Forum Discussion
Copilot chat: Does (dis)like expose data?
We have some questions/concerns from customers about the (dis)like functionality in Copilot Chat.
The main question is: "What happens with the data/chat when using this functionality? And can we turn it of?".
Let's break it down in some sub questions:
1.) What happens when you use this? Does it train the model? Adjust it responses to the user?
2.) MS will use it as feedback. In what way? Do they read the chat and/or content from to analyze the issue?
3.) Is it possible to disable this functionality for all users in the tenant? (Copilot Studio allows this for a custom agent).
4.) Is the behavior different for License and non-licensed users? (work vs web)
This is mainly a security concern, because some customers don't allow data to leave the tenant or don't want to have risk for accidental data leaks.
2 Replies
- RichAICopper Contributor
Hi Yarrick ,
Here's my POV!
For 1 & 2. When a user clicks on dislike/like button, it is captured as feedback telemetry which does not directly train the foundation model. It is used by Microsoft to improve response quality over time and identify problematic responses. When the feedback is submitted, it can include Conversation context (some metadata like Conversation ID).
3. In custom agents built via Microsoft Copilot Studio, you can go to Copilot Studio, select the agent where you wish to turn the user feedback off. Go to Settings -> Generative AI -> User feedback section. Turn the toggle button off next to "Collect user reactions to agent messages". This can be one of the approach to ensure compliance.
4. For Licensed users, the feedback is handled under enterprise-grade protections while for unlicensed, the data may be used for service improvement.
Note: You can monitor and reduce the risk of sensitive data exposure by using Data Loss Prevention (DLP) policies in Microsoft Purview. However, DLP does not disable the functionality at a tenant level completely. It works as a governance and protection layer.

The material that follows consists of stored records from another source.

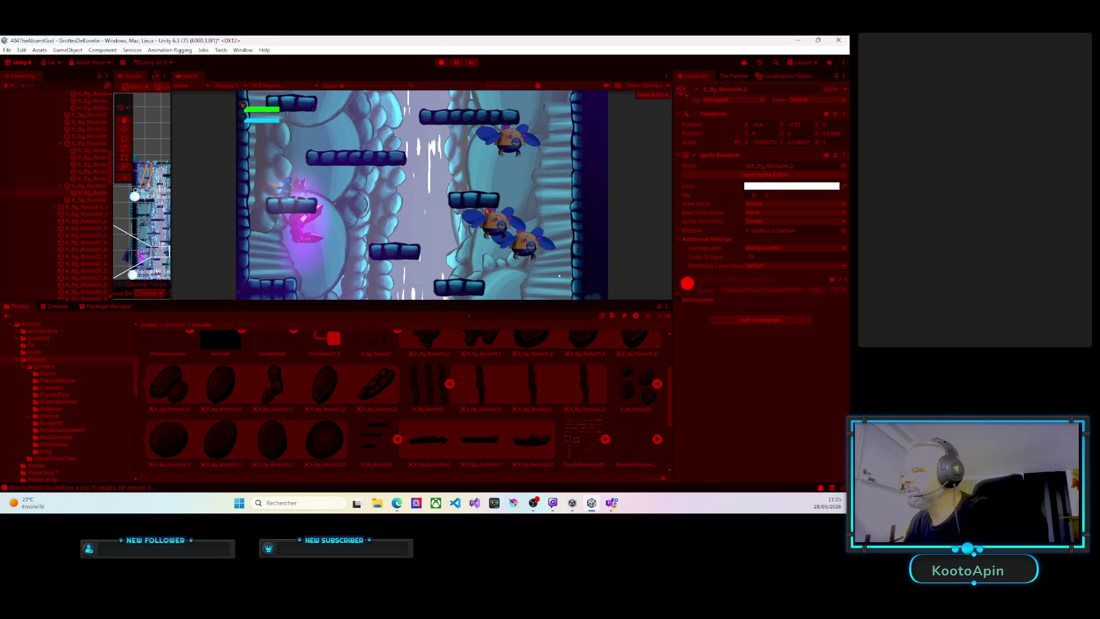
pyautogui.press('space')
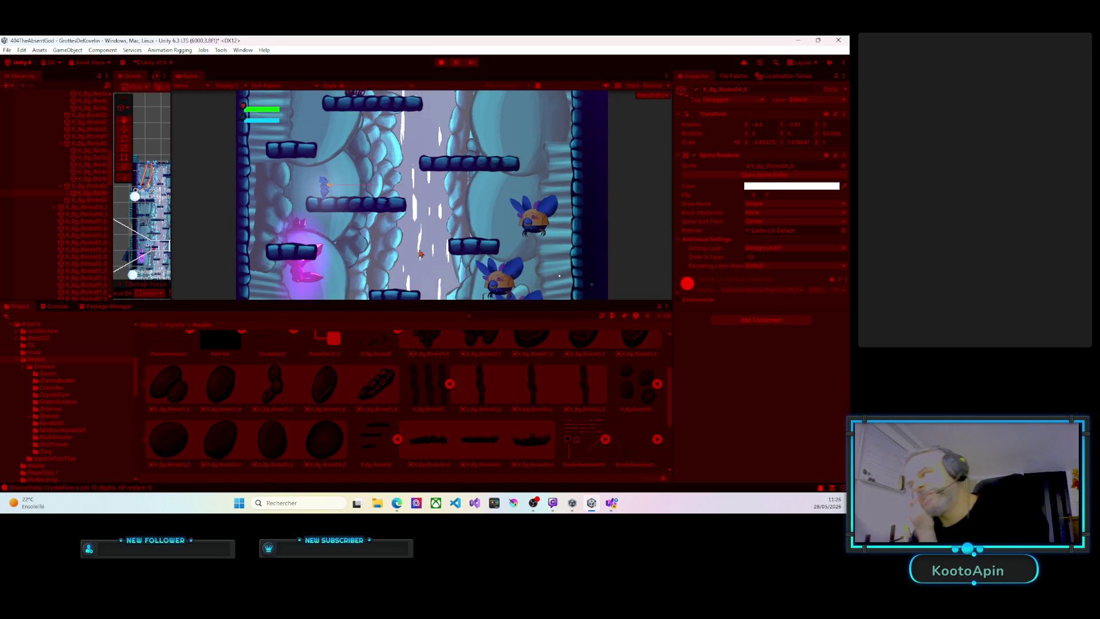
pyautogui.click(441, 62)
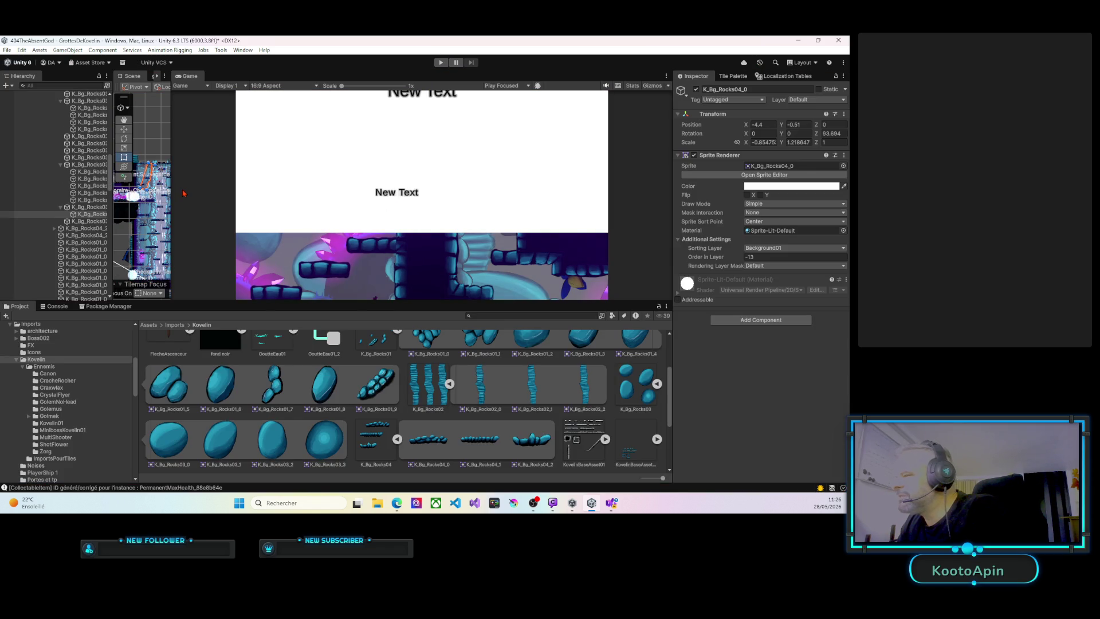
# Widen the Scene view, zoom in, and select the pink crystal beside the left ledge.
pyautogui.moveTo(171, 194); pyautogui.dragTo(535, 194)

- RichAICopper Contributor
Hi Yarrick,
Here is my POV.
1 & 2. When a user clicks on dislike/like button, it is captured as feedback telemetry which does not directly train the foundation model. It is used by Microsoft to improve response quality over time and identify problematic responses. When the user feedback is submitted, it can include Conversation metadata like Conversation ID.
3. In custom agents built via Microsoft Copilot Studio, you can go to Copilot Studio, select the agent where you wish to turn the user feedback off. Go to Settings -> Generative AI -> User feedback section. Turn the toggle button off next to "Collect user reactions to agent messages".
This can be one of the approach to ensure compliance.
4. For Licensed users, the feedback is handled under enterprise-grade protections while for unlicensed, the data may be used for service improvement.
Note: You can monitor and reduce the risk of sensitive data exposure by using Data Loss Prevention (DLP) policies in Microsoft Purview. However, DLP does not disable the functionality at a tenant level completely. It works as a governance and protection layer.